* _Data supplied_:
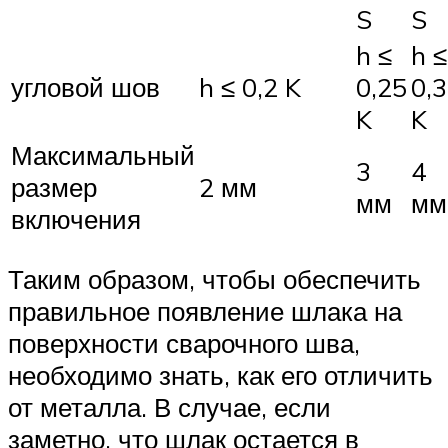
S
S
h ≤
h ≤
угловой шов
h ≤ 0,2 K
0,25
0,3
K
K
Максимальный
3
4
размер
2 мм
мм
мм
включения
Таким образом, чтобы обеспечить
правильное появление шлака на
поверхности сварочного шва,
необходимо знать, как его отличить
от металла. В случае, если
заметно, что шлак остается в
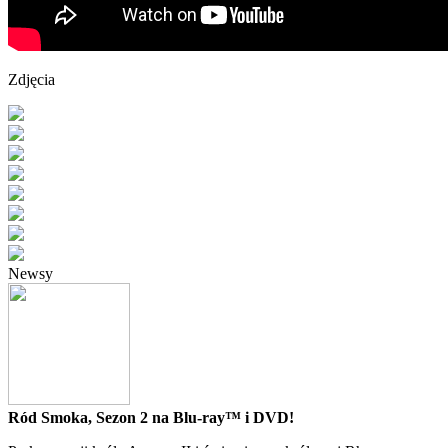
Zdjęcia
Newsy
Ród Smoka, Sezon 2 na Blu-ray™ i DVD!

* _Brief_:
Would you set down the text lines from every entry above exactly as they appear, leaving the pictures out of your answer?

* _Answer area_:
S
S
h ≤
h ≤
угловой шов
h ≤ 0,2 K
0,25
0,3
K
K
Максимальный
3
4
размер
2 мм
мм
мм
включения
Таким образом, чтобы обеспечить
правильное появление шлака на
поверхности сварочного шва,
необходимо знать, как его отличить
от металла. В случае, если
заметно, что шлак остается в
Zdjęcia
Newsy
Ród Smoka, Sezon 2 na Blu-ray™ i DVD!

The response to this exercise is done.